[Opening EXERCISE TEXT section]

A new exhibit celebrating the ancient pharaoh King Tut is about to land in several cities with a very modern twist — taking a digital look at the boy king for the Instagram age.
Not a single golden treasure or artifact from the tomb is on view at “Beyond King Tut: The Immersive Experience.” Instead, high-resolution digital projections of Tutankhamun’s world are splashed along high walls and floors as visitors walk through nine galleries that chart his life, death and times.
“The culture of ancient Egypt and modern Egypt is one that we know has been endlessly fascinating to our audiences, not just in the United States but around the world. So the question became, how do we tell this story through a 2022 lens?” says Kathryn Keane, vice president of public experiences for the National Geographic Society, which is helping produce the show.
The exhibit coincides with the 100th anniversary of the tomb’s discovery, a watershed moment in archeology. “Beyond King Tut” opens Friday in New York City and is already open in Washington, D.C., with openings in Los Angeles and Vancouver planned for Nov. 4, and plans for Atlanta, Houston, San Diego and San Francisco.
The New York show is at the massive Pier 36 event space — once home to 25 basketball courts — and uses 25,000 square feet (2322.58 square meters) to show Tut’s burial chamber, explore his family tree, how he was prepared for mummification, the treasures he was buried with and even his impact on popular culture. An introductory film presented in an archeologist’s tent starts the process off, and all of it is very social media friendly.

[Closing EXERCISE TEXT section]
[Opening EXTRACTED ENTRIES section]

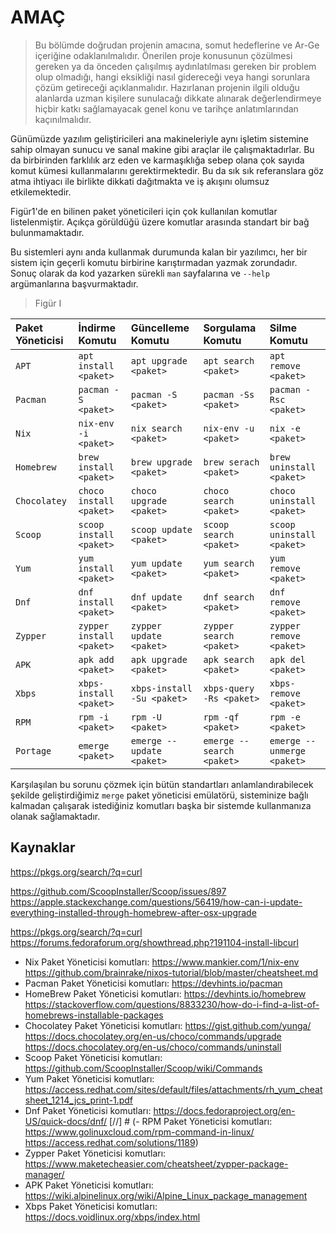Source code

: # AMAÇ

> Bu bölümde doğrudan projenin amacına, somut hedeflerine ve Ar-Ge içeriğine odaklanılmalıdır. Önerilen proje konusunun
> çözülmesi gereken ya da önceden çalışılmış aydınlatılması gereken bir problem olup olmadığı, hangi eksikliği nasıl
> gidereceği veya hangi sorunlara çözüm getireceği açıklanmalıdır. Hazırlanan projenin ilgili olduğu alanlarda uzman
> kişilere sunulacağı dikkate alınarak değerlendirmeye hiçbir katkı sağlamayacak genel konu ve tarihçe anlatımlarından
> kaçınılmalıdır.

Günümüzde yazılım geliştiricileri ana makineleriyle aynı işletim sistemine sahip olmayan sunucu ve sanal makine gibi
araçlar ile çalışmaktadırlar.
Bu da birbirinden farklılık arz eden ve karmaşıklığa sebep olana çok sayıda komut kümesi kullanmalarını gerektirmektedir. Bu da
sık sık referanslara göz atma ihtiyacı ile birlikte dikkati dağıtmakta ve iş akışını olumsuz etkilemektedir.

Figür1'de en bilinen paket yöneticileri için çok kullanılan komutlar listelenmiştir.
Açıkça görüldüğü üzere komutlar arasında standart bir bağ bulunmamaktadır.

Bu sistemleri aynı anda kullanmak durumunda kalan bir yazılımcı, her bir sistem için geçerli komutu birbirine karıştırmadan
yazmak zorundadır. Sonuç olarak da kod yazarken sürekli `man` sayfalarına ve `--help` argümanlarına başvurmaktadır.

> Figür I

| Paket Yöneticisi | İndirme Komutu           | Güncelleme Komutu          | Sorgulama Komutu          | Silme Komutu               |
| :--------------- | :----------------------- | :------------------------- | :------------------------ | :------------------------- |
| `APT`            | `apt install <paket>`    | `apt upgrade <paket>`      | `apt search <paket>`      | `apt remove <paket>`       |
| `Pacman`         | `pacman -S <paket>`      | `pacman -S <paket>`        | `pacman -Ss <paket>`      | `pacman -Rsc <paket>`      |
| `Nix`            | `nix-env -i <paket>`     | `nix search <paket>`       | `nix-env -u <paket>`      | `nix -e <paket>`           |
| `Homebrew`       | `brew install <paket>`   | `brew upgrade <paket>`     | `brew serach <paket>`     | `brew uninstall <paket>`   |
| `Chocolatey`     | `choco install <paket>`  | `choco upgrade <paket>`    | `choco search <paket>`    | `choco uninstall <paket>`  |
| `Scoop`          | `scoop install <paket>`  | `scoop update <paket>`     | `scoop search <paket>`    | `scoop uninstall <paket>`  |
| `Yum`            | `yum install <paket>`    | `yum update <paket>`       | `yum search <paket>`      | `yum remove <paket>`       |
| `Dnf`            | `dnf install <paket>`    | `dnf update <paket>`       | `dnf search <paket>`      | `dnf remove <paket>`       |
| `Zypper`         | `zypper install <paket>` | `zypper update <paket>`    | `zypper search <paket>`   | `zypper remove <paket>`    |
| `APK`            | `apk add <paket>`        | `apk upgrade <paket>`      | `apk search <paket>`      | `apk del <paket>`          |
| `Xbps`           | `xbps-install <paket>`   | `xbps-install -Su <paket>` | `xbps-query -Rs <paket>`  | `xbps-remove <paket>`      |
| `RPM`            | `rpm -i <paket>`         | `rpm -U <paket>`           | `rpm -qf <paket>`         | `rpm -e <paket>`           |
| `Portage`        | `emerge <paket>`         | `emerge --update <paket>`  | `emerge --search <paket>` | `emerge --unmerge <paket>` | [//]: # (Validate) |

Karşılaşılan bu sorunu çözmek için bütün standartları anlamlandırabilecek şekilde geliştirdiğimiz
`merge` paket yöneticisi emülatörü, sisteminize bağlı kalmadan çalışarak istediğiniz komutları
başka bir sistemde kullanmanıza olanak sağlamaktadır.

## Kaynaklar

<https://pkgs.org/search/?q=curl>

<https://github.com/ScoopInstaller/Scoop/issues/897>
<https://apple.stackexchange.com/questions/56419/how-can-i-update-everything-installed-through-homebrew-after-osx-upgrade>

<https://pkgs.org/search/?q=curl>
<https://forums.fedoraforum.org/showthread.php?191104-install-libcurl>

- Nix Paket Yöneticisi
  komutları: <https://www.mankier.com/1/nix-env> <https://github.com/brainrake/nixos-tutorial/blob/master/cheatsheet.md>
- Pacman Paket Yöneticisi komutları: <https://devhints.io/pacman>
- HomeBrew Paket Yöneticisi
  komutları: <https://devhints.io/homebrew> <https://stackoverflow.com/questions/8833230/how-do-i-find-a-list-of-homebrews-installable-packages>
- Chocolatey Paket Yöneticisi
  komutları: <https://gist.github.com/yunga/> <https://docs.chocolatey.org/en-us/choco/commands/upgrade> <https://docs.chocolatey.org/en-us/choco/commands/uninstall>
- Scoop Paket Yöneticisi komutları: <https://github.com/ScoopInstaller/Scoop/wiki/Commands>
- Yum Paket Yöneticisi
  komutları: <https://access.redhat.com/sites/default/files/attachments/rh_yum_cheatsheet_1214_jcs_print-1.pdf>
- Dnf Paket Yöneticisi komutları: <https://docs.fedoraproject.org/en-US/quick-docs/dnf/>
  [//] # (- RPM Paket Yöneticisi
  komutları: <https://www.golinuxcloud.com/rpm-command-in-linux/> <https://access.redhat.com/solutions/1189>)
- Zypper Paket Yöneticisi komutları: <https://www.maketecheasier.com/cheatsheet/zypper-package-manager/>
- APK Paket Yöneticisi komutları: <https://wiki.alpinelinux.org/wiki/Alpine_Linux_package_management>
- Xbps Paket Yöneticisi komutları: <https://docs.voidlinux.org/xbps/index.html>
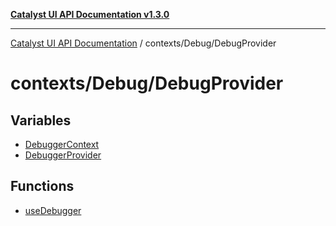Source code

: [**Catalyst UI API Documentation v1.3.0**](../../../README.md)

---

[Catalyst UI API Documentation](../../../README.md) / contexts/Debug/DebugProvider

# contexts/Debug/DebugProvider

## Variables

- [DebuggerContext](variables/DebuggerContext.md)
- [DebuggerProvider](variables/DebuggerProvider.md)

## Functions

- [useDebugger](functions/useDebugger.md)
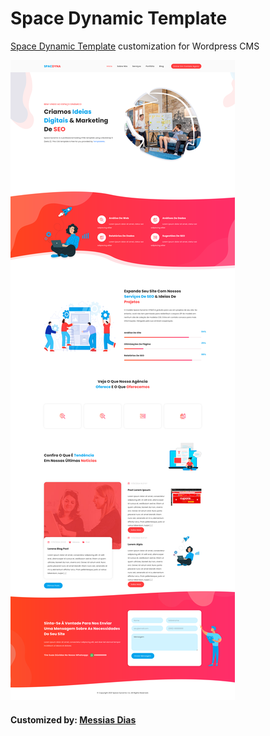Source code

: 
# Space Dynamic Template
[Space Dynamic Template](https://templatemo.com/tm-562-space-dynamic) customization for Wordpress CMS

![Screenshot](screenshot.png?raw=true "Curriculum")


#### Customized by: [Messias Dias](https://github.com/messiasdias)
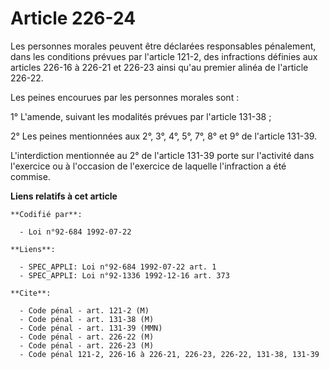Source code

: # Article 226-24

Les personnes morales peuvent être déclarées responsables pénalement, dans les conditions prévues par l'article 121-2, des
infractions définies aux articles 226-16 à 226-21 et 226-23 ainsi qu'au premier alinéa de l'article 226-22.

Les peines encourues par les personnes morales sont :

1° L'amende, suivant les modalités prévues par l'article 131-38 ;

2° Les peines mentionnées aux 2°, 3°, 4°, 5°, 7°, 8° et 9° de l'article 131-39.

L'interdiction mentionnée au 2° de l'article 131-39 porte sur l'activité dans l'exercice ou à l'occasion de l'exercice de
laquelle l'infraction a été commise.

**Liens relatifs à cet article**

	**Codifié par**:

	  - Loi n°92-684 1992-07-22

	**Liens**:

	  - SPEC_APPLI: Loi n°92-684 1992-07-22 art. 1
	  - SPEC_APPLI: Loi n°92-1336 1992-12-16 art. 373

	**Cite**:

	  - Code pénal - art. 121-2 (M)
	  - Code pénal - art. 131-38 (M)
	  - Code pénal - art. 131-39 (MMN)
	  - Code pénal - art. 226-22 (M)
	  - Code pénal - art. 226-23 (M)
	  - Code pénal 121-2, 226-16 à 226-21, 226-23, 226-22, 131-38, 131-39
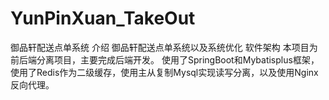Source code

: # YunPinXuan_TakeOut
御品轩配送点单系统
介绍
御品轩配送点单系统以及系统优化
软件架构
本项目为前后端分离项目，主要完成后端开发。 使用了SpringBoot和Mybatisplus框架， 使用了Redis作为二级缓存，使用主从复制Mysql实现读写分离，以及使用Nginx反向代理。
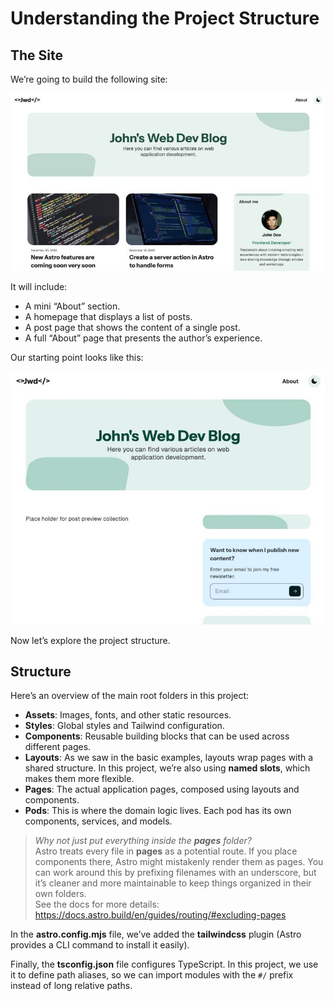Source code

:# Understanding the Project Structure

## The Site

We’re going to build the following site:

![Full project, blog collection, minin about section](./content/01-full-project.jpg)

It will include:

- A mini “About” section.
- A homepage that displays a list of posts.
- A post page that shows the content of a single post.
- A full “About” page that presents the author’s experience.

Our starting point looks like this:

![Empty starter screenshot, no blog post list, no about mini card](./content/02-empty-starter.jpg)

Now let’s explore the project structure.

## Structure

Here’s an overview of the main root folders in this project:

- **Assets**: Images, fonts, and other static resources.
- **Styles**: Global styles and Tailwind configuration.
- **Components**: Reusable building blocks that can be used across different pages.
- **Layouts**: As we saw in the basic examples, layouts wrap pages with a shared structure. In this project, we’re also using **named slots**, which makes them more flexible.
- **Pages**: The actual application pages, composed using layouts and components.
- **Pods**: This is where the domain logic lives. Each pod has its own components, services, and models.

> _Why not just put everything inside the **pages** folder?_  
> Astro treats every file in **pages** as a potential route. If you place components there, Astro might mistakenly render them as pages. You can work around this by prefixing filenames with an underscore, but it’s cleaner and more maintainable to keep things organized in their own folders.  
> See the docs for more details: https://docs.astro.build/en/guides/routing/#excluding-pages

In the **astro.config.mjs** file, we’ve added the **tailwindcss** plugin (Astro provides a CLI command to install it easily).

Finally, the **tsconfig.json** file configures TypeScript. In this project, we use it to define path aliases, so we can import modules with the `#/` prefix instead of long relative paths.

[Closing EXTRACTED ENTRIES section]

## REQUIRED WORK
[A] List every city the King Tut exhibit article names as a place where "Beyond King Tut" is open, opening or planned.
[B] Write the next few sentences of the King Tut exhibit article, picking up after its last sentence.
The records have nothing to do with the King Tut exhibit article.

## RESULTS BY TASK
[A] New York City, Washington, D.C., Los Angeles, Vancouver, Atlanta, Houston, San Diego, San Francisco

[B]
There are a few replicas of the 5,400 items found in Tut’s tomb, including his modest throne and a sleek Egyptian sailing vessel, whose sail provides a screen for projections. A block of stone becomes his shrine, a place where projections show his various coffins and his magnificent golden burial mask. Visitors can also play a board game that ancient Egyptians enjoyed — one of five board games found in his tomb — called senet, a sort of precursor to backgammon.
“I always think it’s interesting, particularly for kids, to show them that people 3,000 years ago were maybe not all that different than they are,” says Keane. “It helps audiences connect with a time in history that is so long ago that it’s almost hard to imagine.”
The exhibit culminates in a massive room and a swirling, vivid, even trippy animated sequence that traces what ancient Egyptians believed was Tut’s fraught path to the afterlife. Following the formal immersive experience, guests who elect to pay extra can strap on VR headsets to watch the film “Tutankhamun: Enter the Tomb,” narrated by Hugh Bonneville of “Downton Abbey” fame.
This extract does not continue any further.